From the June 12 edition of the Christian Broadcasting Network’s The 700 Club:
ROBERTSON: “The question would be, ladies and gentlemen, if a million Christians want to go to Saudi Arabia and say, “We want to pray,” you can’t pray in Saudi Arabia. You can’t have religious literature in Saudi Arabia. You can’t get together in Bible study groups in Saudi Arabia. As far as having special places for foot-washing and all that, no way. You will abide by Sharia law because they’re in control.
“Ladies and gentlemen, we have to recognize that Islam is not a religion. It is a worldwide political movement meant on domination of the world. And it is meant to subjugate all people under Islamic law. In the Quran, it says it very clearly. There are two spheres. One is the Dar al-Harb, which is the realm of war. The other is Dar al-Islam, which is that part that’s under submission to Islam. There is no middle ground. You’re either at war or you’re under submission. Now, that’s the way they think.”
Pat Robertson is either an Islamic scholar or he is a liar. After claiming last year to be able to leg press 2000 lb. (breaking the previous record of 600 lb. set the previous year by a 21 year old football player in Florida), I think we may safely conclude that the latter word best describes him. More proof? Here’s Bishop Paul Hinder of the Catholic Church, speaking last week to Al Jazeera: speaking about the Christian communities in Saudi Arabia, he said: “It’s not an open church. Privately the Christians may gather in their houses in a very discreet manner. Of course it’s not easy to be a bishop here [in the Gulf],” he said. “But at least regarding the church life it is full of vitality.”
Churches meeting in homes, under threat of persecution..hmmm. That reminds me of those very first groups of new Christians who, in Acts 2, are described this way: “Day by day..they broke bread at home and ate their food with glad and generous hearts, praising God and having the goodwill of all the people. And day by day the Lord added to their number those who were being saved.”
Robertson says people in Saudi Arabia can’t pray because they don’t have churches to pray in. That’s like saying kids don’t pray at school because the principal isn’t allowed to get on the loudspeaker and lead them in a (written) prayer. And, correct me if I’m wrong, but didn’t Jesus wash the feet of his disciples in a rented upstairs room? He didn’t need a church or synagogue to fill a basin and wrap a towel around himself, and his movement did pretty well for quite a few years, I would say.

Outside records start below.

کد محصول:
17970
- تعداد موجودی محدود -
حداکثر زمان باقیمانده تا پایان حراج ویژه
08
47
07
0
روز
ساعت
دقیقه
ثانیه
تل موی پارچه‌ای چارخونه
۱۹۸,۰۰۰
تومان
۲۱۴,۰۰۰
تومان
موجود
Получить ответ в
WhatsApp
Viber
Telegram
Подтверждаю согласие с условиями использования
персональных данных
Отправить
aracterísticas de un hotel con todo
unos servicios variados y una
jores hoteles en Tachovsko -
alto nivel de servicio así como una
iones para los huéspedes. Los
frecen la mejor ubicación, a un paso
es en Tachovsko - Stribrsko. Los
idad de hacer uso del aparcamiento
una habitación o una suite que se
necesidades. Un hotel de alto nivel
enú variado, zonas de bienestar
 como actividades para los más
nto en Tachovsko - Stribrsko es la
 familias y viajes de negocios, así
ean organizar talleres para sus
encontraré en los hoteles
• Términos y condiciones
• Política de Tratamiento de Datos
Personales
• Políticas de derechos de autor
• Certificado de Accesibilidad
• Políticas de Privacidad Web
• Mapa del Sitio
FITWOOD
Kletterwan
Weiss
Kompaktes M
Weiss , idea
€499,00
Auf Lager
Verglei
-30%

Religion is precisely the problem, whether it adorns the pulpits of Muslim imams or the soapboxes of people like Robertson. Religion says that doctrine is more important than people. It elevates human depravities to sacred standing, as it picks and chooses supportive verses and half-verses from its sacred writings to give credibility (read: power) to whatever religious dogmatist has the fastest printing press, the loudest speakers, or the greatest broadcast coverage.
The birthrate of Muslims will cause massive change in the coming decades. It is much higher in every nation where Muslims live than is the birthrate among “natives” of those countries. And the Christian religion has done little to win the hearts and minds of any of those Muslim babies or their parents! (In the Gaza strip of Israel, recently taken over by the Hammas- militant Muslims- there are almost 1, 600, 000 Palestinian Christians, half of which are children. They are going to be forced to become Muslim, which probably won’t be difficult for them since the Christian religion of the United States and Europe has virtually abandoned them for many years, because religion says it is more religious to support Israel in their oppression of Palestinians, no matter what their flavor.)

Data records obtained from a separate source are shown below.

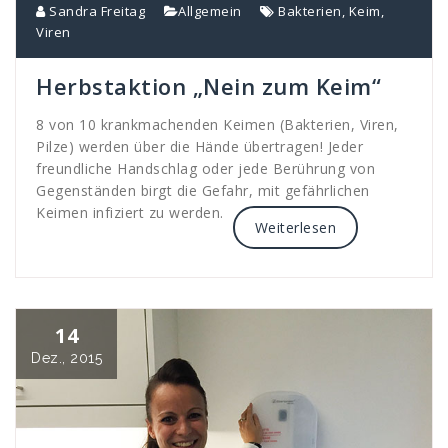
Sandra Freitag
Allgemein
Bakterien
,
Keim
,
Viren
Herbstaktion „Nein zum Keim“
8 von 10 krankmachenden Keimen (Bakterien, Viren,
Pilze) werden über die Hände übertragen! Jeder
freundliche Handschlag oder jede Berührung von
Gegenständen birgt die Gefahr, mit gefährlichen
Keimen infiziert zu werden.
Weiterlesen
14
Dez., 2015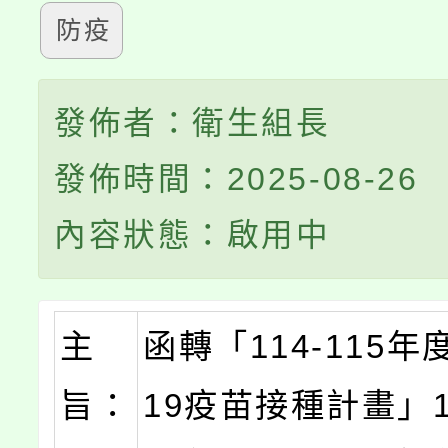
防疫
發佈者：衛生組長
發佈時間：2025-08-26
內容狀態：啟用中
主
函轉「114-115年度
旨：
19疫苗接種計畫」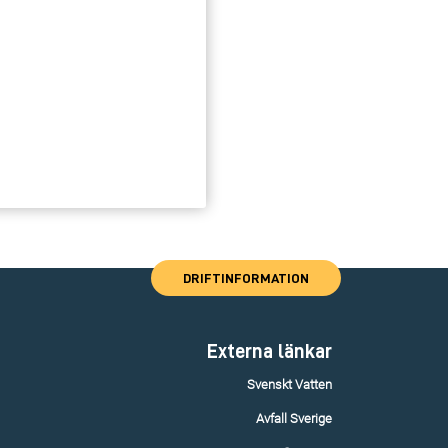
DRIFTINFORMATION
Externa länkar
Svenskt Vatten
Avfall Sverige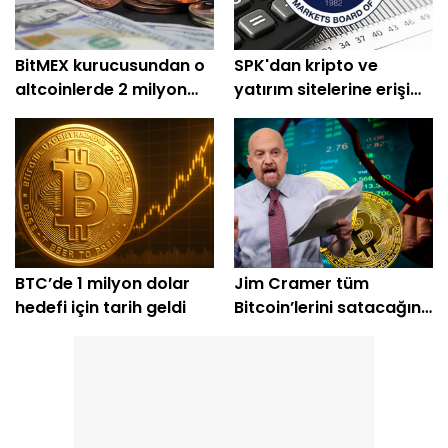
BitMEX kurucusundan o
SPK'dan kripto ve
altcoinlerde 2 milyon
yatırım sitelerine erişim
dolarlık alım
engeli
BTC’de 1 milyon dolar
Jim Cramer tüm
hedefi için tarih geldi
Bitcoin’lerini satacağını
açıkladı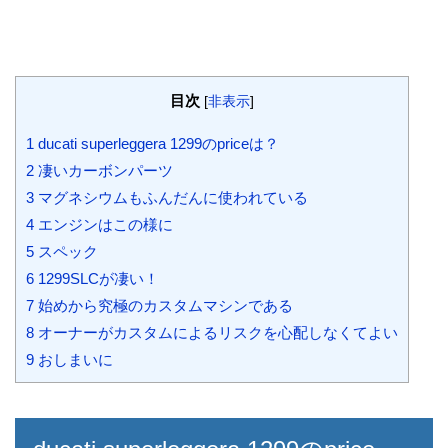
目次
[
非表示
]
1
ducati superleggera 1299のpriceは？
2
凄いカーボンパーツ
3
マグネシウムもふんだんに使われている
4
エンジンはこの様に
5
スペック
6
1299SLCが凄い！
7
始めから究極のカスタムマシンである
8
オーナーがカスタムによるリスクを心配しなくてよい
9
おしまいに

The early followers of Jesus were persecuted, imprisoned, and even slain. Yet it was from their example of outrageous, self-giving love that a flourishing Church grew. They were followers of Jesus, not Christian religionists. They looked to Jesus for answers to their predicament and heard things like, “Love your enemy” and “Turn the other cheek.” Christian religionists, with monetary and egoistic interests in the preservation of their precious institutions, answer with “increase the military budget” and “send your children to war” and “call in your tax deductible donation to our ministry today.”

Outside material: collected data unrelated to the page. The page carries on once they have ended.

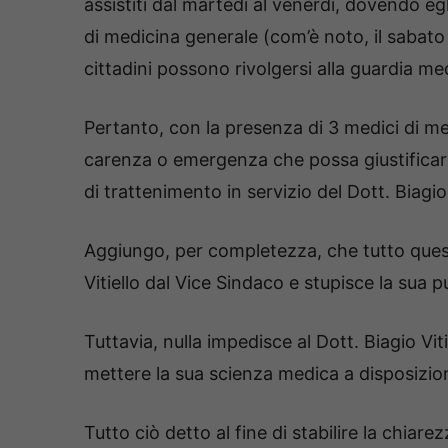
assistiti dal martedì al venerdì, dovendo eg
di medicina generale (com’è noto, il sabato
cittadini possono rivolgersi alla guardia me
Pertanto, con la presenza di 3 medici di med
carenza o emergenza che possa giustificare
di trattenimento in servizio del Dott. Biagio 
Aggiungo, per completezza, che tutto questo 
Vitiello dal Vice Sindaco e stupisce la sua 
Tuttavia, nulla impedisce al Dott. Biagio Vit
mettere la sua scienza medica a disposizion
Tutto ciò detto al fine di stabilire la chia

2 thoughts on “Pat Robertson and the Religion of Fear”
It is so easy to fear and then hate what we don’t know very much about. Then when a public figure like Pat feeds our fear and hate, it can only grow. I’m not a scholar in Islam but I have heard discussions from those described as moderates They seem to love the same things that I love and are afraid of the same things too. The noisy extreams (from both sides) drown out intelligent discussions. Only God can figure this one out.
Robertson, et.al., seize on those tiny differences among people and plow, fertilize, and attempt to turn them into great forests of mystery which they are the only ones capable of tending. We (you and I) have been so deeply privileged to sit with people utterly unlike ourselves (people which 99.9% of everyone else would call despicable) and KNOW their humanity and belovedness. It makes us, I think, sensitive to the foulness of people like Robertson who view humanity as a hierarchy over which they reign.